Smartphone apps have transformed the way we read the news, hail rides and connect with friends and family.

Pear Therapeutics aims to leverage that technology to enhance treatment for patients battling addiction with alcohol, opioids and other drugs.

The company’s first program, reSET, won approval from the Food and Drug Administration in 2017. Study results showed that patients working with the program were more than twice as likely to abstain from alcohol, cocaine, marijuana and stimulants, compared with those who didn’t. A year later, the company’s reSET-O program was approved specifically for patients being treated for opioid addiction.

Pear CEO Corey McCann spoke with The Associated Press about the company’s technology. The conversation has been edited for clarity and length.

Q: Pear sells the first software programs that require a doctor’s prescription. What happens after a patient downloads a product like reSET?

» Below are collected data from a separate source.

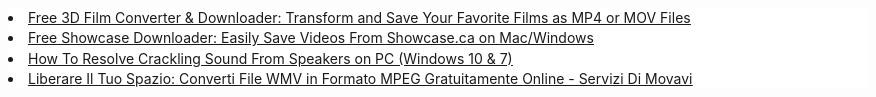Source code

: <li><a href="https://win-lab.techidaily.com/free-3d-film-converter-and-downloader-transform-and-save-your-favorite-films-as-mp4-or-mov-files/"><u>Free 3D Film Converter & Downloader: Transform and Save Your Favorite Films as MP4 or MOV Files</u></a></li>
<li><a href="https://win-lab.techidaily.com/free-showcase-downloader-easily-save-videos-from-showcaseca-on-macwindows/"><u>Free Showcase Downloader: Easily Save Videos From Showcase.ca on Mac/Windows</u></a></li>
<li><a href="https://win-howtos.techidaily.com/how-to-resolve-crackling-sound-from-speakers-on-pc-windows-10-and-7/"><u>How To Resolve Crackling Sound From Speakers on PC (Windows 10 & 7)</u></a></li>
<li><a href="https://tech-recovery.techidaily.com/liberare-il-tuo-spazio-converti-file-wmv-in-formato-mpeg-gratuitamente-online-servizi-di-movavi/"><u>Liberare Il Tuo Spazio: Converti File WMV in Formato MPEG Gratuitamente Online - Servizi Di Movavi</u></a></li>
</ul></div>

A: The prescription unlocks the product for 12 weeks of continuous access. And during that 12 weeks, I interact with the products to report my cravings and triggers. All of that goes to my physician and really helps to reinforce the physician-patient interaction. I also complete a set of modules of what’s called community reinforcement approach, which is a very specific type of neuro-behavioral intervention for addiction. I complete four of those modules per week so that’s about 30 minutes of engagement. As I’m completing those modules I receive rewards that incentivize me to continue participating with the software.

Q: Many of us have experienced the addictive nature of apps like Facebook or Twitter. Is this technology similar to that?

A: It’s well known that addicted patients respond very favorably to what are called variable reward schedules. So our program is a highly engaging mechanism for patients with substance use and opioid use disorder. What we’re finding is that all of these different patient populations interact with technology and are engaged in entirely specific ways. What technology has done prior to Pear is to look at the way that healthy, normal people like you and I presumably interact with technology.

Q: So how are these patients different?

A: I guess in layman’s terms, if you’ve ever been to a casino and seen someone playing a slot machine, smoking a cigarette and drinking a martini—there’s an old adage that “it’s all dopamine.” What happens when you look at these patients’ brains is they’re really just swimming in dopamine.

Q: What are the actual rewards or perks that patients get from these apps?